Considerações finais
Não obstante serem apontadas pelas egressas diversas facetas classificadas como Boas e outras como Regulares, não foi pontuada nenhuma como Ruim. Apenas um tópico obteve média classificada como Muito boa, sendo o potencial da residência para desenvolvimento de habilidades profissionais e pessoais, o que sugere que a contribuição maior da experiência residente se refere ao repertório prático e pessoal.
Diversas barreiras demandam soluções no âmbito de gestão e políticas públicas, como a contratação de profissionais terapeutas ocupacionais e mentores docentes de Terapia Ocupacional capacitados, assim como um maior compromisso educacional também a ser concretizado por meio da infraestrutura física ainda com alguma precariedade em muitos ambientes de formação multiprofissional. Além disso, a constituição de programas de Residência em Terapia Ocupacional perpassa aspectos institucionais e históricos, sendo de elaboração e estruturação contínua que dialoga com o histórico e imagem da profissão no contexto institucional assim como depende dos recursos humanos disponíveis para seu transcurso.
Após a Residência, todas as egressas exerceram a profissão no campo da saúde, sendo a Pediatria e a Saúde Mental os cenários de maior inserção.

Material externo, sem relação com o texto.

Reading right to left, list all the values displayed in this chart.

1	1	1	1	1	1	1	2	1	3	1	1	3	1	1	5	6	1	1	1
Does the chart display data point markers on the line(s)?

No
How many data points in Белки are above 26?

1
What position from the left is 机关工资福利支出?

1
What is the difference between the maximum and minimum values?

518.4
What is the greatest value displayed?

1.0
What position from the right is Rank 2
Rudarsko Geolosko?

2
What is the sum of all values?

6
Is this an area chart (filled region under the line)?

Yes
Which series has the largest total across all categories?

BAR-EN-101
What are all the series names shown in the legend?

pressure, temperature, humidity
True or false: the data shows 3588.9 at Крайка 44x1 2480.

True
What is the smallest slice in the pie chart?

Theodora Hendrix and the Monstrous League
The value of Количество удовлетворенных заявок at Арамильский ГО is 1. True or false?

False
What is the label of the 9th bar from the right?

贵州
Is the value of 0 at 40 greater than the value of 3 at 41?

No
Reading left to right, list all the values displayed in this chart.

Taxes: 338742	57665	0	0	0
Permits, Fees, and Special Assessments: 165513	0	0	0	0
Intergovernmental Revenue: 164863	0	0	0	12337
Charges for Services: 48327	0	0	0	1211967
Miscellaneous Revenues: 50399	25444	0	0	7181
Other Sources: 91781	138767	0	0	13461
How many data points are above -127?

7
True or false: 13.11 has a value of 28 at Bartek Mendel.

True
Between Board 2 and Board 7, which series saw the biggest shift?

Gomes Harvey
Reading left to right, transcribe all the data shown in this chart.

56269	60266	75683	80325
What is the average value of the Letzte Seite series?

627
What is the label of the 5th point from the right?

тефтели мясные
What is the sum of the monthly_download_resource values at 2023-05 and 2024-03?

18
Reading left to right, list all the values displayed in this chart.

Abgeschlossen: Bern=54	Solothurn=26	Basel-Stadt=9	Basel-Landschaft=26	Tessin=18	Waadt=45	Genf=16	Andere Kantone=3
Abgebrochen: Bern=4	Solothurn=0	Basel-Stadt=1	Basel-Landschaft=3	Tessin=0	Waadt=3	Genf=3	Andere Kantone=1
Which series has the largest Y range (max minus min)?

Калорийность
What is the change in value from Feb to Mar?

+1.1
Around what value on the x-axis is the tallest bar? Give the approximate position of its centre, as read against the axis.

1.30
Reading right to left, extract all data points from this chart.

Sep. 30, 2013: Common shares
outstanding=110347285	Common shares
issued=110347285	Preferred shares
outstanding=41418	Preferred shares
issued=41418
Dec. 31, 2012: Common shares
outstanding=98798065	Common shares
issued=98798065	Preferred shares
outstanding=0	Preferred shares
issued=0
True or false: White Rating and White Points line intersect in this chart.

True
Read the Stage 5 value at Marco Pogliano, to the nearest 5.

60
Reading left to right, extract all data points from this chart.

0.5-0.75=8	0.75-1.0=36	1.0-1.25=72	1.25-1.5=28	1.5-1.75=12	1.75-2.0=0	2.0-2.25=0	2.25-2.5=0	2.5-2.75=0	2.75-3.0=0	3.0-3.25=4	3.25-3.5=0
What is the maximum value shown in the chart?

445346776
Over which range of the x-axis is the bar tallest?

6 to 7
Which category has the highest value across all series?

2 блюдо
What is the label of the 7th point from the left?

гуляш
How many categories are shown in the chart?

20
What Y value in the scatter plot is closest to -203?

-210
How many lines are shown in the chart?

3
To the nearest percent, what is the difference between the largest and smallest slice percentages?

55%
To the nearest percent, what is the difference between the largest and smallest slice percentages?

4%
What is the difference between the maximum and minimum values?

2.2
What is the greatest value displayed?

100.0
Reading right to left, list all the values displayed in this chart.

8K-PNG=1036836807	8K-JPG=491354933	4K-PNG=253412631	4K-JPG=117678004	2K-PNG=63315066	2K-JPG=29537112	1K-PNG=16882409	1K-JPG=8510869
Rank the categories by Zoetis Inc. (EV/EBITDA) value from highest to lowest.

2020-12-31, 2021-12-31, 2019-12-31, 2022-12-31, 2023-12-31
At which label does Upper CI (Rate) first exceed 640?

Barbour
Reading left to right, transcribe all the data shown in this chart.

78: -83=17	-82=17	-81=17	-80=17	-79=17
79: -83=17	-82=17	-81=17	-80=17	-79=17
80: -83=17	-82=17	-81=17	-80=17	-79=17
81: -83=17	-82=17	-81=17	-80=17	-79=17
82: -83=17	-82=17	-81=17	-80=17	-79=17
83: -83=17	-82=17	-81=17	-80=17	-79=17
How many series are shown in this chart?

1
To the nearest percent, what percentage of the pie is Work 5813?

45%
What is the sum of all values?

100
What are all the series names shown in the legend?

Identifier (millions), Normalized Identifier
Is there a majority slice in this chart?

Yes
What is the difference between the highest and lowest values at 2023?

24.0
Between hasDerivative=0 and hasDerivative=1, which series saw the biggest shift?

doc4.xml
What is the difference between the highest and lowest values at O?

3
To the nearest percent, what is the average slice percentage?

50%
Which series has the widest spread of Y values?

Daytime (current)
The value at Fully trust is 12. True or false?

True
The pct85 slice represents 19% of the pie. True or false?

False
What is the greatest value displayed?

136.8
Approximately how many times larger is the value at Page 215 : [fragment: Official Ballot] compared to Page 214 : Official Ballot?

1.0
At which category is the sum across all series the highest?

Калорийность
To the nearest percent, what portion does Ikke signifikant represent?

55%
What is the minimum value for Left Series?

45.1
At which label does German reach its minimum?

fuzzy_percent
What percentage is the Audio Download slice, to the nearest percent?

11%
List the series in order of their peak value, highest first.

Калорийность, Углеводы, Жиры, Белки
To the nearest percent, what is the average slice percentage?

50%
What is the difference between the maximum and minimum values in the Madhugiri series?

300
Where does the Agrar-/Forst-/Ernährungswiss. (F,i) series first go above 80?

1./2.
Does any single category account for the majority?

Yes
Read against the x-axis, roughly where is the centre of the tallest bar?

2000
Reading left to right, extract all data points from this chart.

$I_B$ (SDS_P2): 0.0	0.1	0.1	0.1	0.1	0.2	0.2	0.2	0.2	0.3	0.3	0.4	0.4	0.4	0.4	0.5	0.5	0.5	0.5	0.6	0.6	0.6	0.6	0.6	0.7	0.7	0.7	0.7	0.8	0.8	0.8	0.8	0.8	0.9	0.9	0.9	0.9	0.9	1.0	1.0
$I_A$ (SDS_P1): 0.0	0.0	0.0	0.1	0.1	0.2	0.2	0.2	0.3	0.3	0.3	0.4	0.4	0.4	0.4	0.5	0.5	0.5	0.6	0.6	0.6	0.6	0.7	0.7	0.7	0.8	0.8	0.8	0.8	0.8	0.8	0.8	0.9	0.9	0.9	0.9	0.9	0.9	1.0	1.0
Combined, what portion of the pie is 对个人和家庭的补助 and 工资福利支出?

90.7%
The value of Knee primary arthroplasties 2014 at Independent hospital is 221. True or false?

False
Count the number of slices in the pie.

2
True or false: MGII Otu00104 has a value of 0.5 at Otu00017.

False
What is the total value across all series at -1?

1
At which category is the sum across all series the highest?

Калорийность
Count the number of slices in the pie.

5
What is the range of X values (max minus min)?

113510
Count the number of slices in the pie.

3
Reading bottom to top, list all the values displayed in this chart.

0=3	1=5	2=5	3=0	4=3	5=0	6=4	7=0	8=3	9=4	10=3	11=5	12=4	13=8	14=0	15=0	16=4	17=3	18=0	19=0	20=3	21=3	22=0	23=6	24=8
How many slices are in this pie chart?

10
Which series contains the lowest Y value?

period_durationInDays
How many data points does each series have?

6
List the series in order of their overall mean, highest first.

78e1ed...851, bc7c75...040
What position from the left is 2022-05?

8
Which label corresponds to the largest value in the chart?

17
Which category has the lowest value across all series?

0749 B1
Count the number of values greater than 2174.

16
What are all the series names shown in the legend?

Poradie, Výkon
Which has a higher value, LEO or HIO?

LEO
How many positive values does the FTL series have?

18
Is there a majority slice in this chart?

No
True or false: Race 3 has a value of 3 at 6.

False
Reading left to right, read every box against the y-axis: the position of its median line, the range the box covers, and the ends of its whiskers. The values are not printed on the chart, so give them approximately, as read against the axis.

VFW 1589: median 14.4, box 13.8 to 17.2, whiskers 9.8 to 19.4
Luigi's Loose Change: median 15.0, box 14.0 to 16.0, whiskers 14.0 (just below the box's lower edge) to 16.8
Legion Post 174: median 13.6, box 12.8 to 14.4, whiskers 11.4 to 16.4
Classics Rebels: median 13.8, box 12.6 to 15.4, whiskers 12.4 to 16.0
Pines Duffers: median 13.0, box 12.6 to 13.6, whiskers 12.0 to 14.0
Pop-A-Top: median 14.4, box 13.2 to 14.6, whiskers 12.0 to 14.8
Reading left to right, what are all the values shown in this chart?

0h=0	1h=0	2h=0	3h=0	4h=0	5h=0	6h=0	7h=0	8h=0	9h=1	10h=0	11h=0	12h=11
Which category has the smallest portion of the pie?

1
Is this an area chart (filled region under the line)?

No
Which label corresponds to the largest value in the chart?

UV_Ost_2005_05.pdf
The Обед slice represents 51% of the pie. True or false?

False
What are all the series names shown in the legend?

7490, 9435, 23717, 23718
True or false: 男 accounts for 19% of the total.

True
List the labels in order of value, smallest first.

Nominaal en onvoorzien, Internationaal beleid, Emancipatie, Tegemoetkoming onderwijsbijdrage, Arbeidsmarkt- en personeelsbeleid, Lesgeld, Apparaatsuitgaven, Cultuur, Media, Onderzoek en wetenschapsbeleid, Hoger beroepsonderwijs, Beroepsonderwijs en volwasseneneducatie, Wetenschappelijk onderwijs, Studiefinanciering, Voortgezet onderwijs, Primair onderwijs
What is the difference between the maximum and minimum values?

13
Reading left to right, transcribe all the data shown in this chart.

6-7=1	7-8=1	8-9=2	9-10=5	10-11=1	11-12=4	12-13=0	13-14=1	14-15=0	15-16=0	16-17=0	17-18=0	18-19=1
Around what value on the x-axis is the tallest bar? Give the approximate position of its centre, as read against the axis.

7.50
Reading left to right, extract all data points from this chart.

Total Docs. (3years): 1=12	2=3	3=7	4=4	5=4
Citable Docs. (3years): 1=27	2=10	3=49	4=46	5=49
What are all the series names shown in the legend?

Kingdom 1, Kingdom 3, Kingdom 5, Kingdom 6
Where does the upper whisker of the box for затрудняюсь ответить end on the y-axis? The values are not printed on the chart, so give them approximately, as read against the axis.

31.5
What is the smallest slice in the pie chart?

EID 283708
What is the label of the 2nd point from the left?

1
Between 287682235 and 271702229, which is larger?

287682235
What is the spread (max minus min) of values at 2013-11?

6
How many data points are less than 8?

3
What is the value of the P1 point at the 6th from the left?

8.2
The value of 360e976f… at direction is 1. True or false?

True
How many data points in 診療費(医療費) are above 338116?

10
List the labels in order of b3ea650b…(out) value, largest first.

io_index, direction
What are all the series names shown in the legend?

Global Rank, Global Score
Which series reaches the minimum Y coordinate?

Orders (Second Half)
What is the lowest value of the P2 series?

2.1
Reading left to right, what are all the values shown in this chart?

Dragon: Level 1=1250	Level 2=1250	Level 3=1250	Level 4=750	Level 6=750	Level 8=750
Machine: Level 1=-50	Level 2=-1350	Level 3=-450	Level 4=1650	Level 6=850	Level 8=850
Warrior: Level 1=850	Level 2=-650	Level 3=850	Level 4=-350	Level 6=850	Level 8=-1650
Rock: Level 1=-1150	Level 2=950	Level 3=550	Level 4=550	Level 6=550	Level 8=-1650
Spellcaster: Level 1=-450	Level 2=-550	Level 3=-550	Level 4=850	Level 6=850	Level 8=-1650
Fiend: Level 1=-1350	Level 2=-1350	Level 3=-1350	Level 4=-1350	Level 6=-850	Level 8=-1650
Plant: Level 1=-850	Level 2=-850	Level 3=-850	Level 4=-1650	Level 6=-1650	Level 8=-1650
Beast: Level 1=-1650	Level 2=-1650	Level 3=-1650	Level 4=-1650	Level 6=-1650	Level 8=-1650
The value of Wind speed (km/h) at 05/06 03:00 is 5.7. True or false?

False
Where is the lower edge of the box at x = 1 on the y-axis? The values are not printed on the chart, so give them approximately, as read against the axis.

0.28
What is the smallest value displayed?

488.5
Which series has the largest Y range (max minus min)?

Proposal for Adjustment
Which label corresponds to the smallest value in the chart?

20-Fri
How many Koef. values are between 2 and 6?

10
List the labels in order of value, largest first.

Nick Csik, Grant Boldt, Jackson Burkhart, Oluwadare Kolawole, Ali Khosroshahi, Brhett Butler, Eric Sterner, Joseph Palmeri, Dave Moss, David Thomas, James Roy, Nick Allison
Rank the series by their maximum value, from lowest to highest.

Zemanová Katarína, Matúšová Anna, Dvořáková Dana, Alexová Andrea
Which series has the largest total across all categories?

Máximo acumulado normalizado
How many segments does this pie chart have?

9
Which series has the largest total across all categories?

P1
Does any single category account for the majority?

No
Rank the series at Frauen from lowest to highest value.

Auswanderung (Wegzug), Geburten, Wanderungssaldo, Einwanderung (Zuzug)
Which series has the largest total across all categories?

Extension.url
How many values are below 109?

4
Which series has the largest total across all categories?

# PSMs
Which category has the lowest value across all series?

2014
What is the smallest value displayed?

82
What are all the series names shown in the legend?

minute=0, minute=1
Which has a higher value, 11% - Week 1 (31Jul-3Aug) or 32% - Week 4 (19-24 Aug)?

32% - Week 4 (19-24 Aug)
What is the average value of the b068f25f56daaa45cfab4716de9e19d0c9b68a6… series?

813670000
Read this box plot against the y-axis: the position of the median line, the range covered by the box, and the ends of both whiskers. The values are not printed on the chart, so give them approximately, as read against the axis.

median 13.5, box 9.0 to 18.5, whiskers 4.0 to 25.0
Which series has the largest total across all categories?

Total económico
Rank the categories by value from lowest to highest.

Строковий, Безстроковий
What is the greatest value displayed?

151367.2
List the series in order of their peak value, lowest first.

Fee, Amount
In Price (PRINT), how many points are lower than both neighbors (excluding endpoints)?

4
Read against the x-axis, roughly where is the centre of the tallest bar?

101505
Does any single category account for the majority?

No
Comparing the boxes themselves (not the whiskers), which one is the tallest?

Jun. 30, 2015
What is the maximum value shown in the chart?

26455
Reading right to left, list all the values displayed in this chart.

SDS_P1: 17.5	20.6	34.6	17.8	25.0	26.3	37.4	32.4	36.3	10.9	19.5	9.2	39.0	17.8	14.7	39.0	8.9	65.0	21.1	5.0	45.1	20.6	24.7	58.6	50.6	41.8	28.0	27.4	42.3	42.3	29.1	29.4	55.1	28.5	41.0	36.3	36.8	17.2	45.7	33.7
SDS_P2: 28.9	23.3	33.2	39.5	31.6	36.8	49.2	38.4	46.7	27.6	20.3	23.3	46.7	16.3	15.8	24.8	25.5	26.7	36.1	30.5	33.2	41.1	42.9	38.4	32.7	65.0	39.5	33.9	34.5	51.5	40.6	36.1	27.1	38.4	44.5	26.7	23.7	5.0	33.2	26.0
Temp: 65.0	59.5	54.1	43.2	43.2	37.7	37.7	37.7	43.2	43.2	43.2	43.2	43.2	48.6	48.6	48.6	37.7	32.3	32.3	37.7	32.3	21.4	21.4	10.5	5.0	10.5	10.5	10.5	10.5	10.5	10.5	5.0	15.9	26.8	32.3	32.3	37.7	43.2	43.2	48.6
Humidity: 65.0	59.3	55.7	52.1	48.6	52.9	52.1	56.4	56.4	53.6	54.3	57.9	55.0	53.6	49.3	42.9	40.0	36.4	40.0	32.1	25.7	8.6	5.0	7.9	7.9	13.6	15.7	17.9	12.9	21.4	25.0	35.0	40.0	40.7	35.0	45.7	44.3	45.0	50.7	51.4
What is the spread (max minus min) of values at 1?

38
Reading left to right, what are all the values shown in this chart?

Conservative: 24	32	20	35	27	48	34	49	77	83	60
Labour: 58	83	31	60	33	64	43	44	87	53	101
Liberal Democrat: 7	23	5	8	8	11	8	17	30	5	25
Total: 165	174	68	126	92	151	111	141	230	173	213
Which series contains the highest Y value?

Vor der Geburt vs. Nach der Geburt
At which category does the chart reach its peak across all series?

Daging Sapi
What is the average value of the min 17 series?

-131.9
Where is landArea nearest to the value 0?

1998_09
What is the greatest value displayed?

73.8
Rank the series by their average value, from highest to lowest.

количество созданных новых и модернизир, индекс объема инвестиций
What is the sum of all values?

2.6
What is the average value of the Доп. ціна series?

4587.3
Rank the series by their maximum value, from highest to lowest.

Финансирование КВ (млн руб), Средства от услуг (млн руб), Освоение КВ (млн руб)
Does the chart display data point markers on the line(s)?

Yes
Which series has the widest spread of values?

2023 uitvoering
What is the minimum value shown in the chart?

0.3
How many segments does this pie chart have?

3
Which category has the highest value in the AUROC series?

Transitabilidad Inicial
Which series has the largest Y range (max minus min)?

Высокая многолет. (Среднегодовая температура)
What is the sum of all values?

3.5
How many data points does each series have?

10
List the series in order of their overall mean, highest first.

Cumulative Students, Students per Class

A qualificação média do aporte teórico, segundo as residentes, foi Boa, sendo sinalizados tópicos de núcleo da profissão e de maior especialização do contexto hospitalar como Regulares e dignos de maior aprimoramento pedagógico. A experiência assistencial foi a mais bem avaliada e a experiência na Residência foi considerada como relevante para a carreira consecutiva.
A não participação da totalidade das egressas pode ser considerada uma limitação ao estudo. A continuidade do seguimento de egressos por parte do programa é altamente recomendado, pois mostra-se uma oportunidade importante para aprimoramento constante do programa de residência.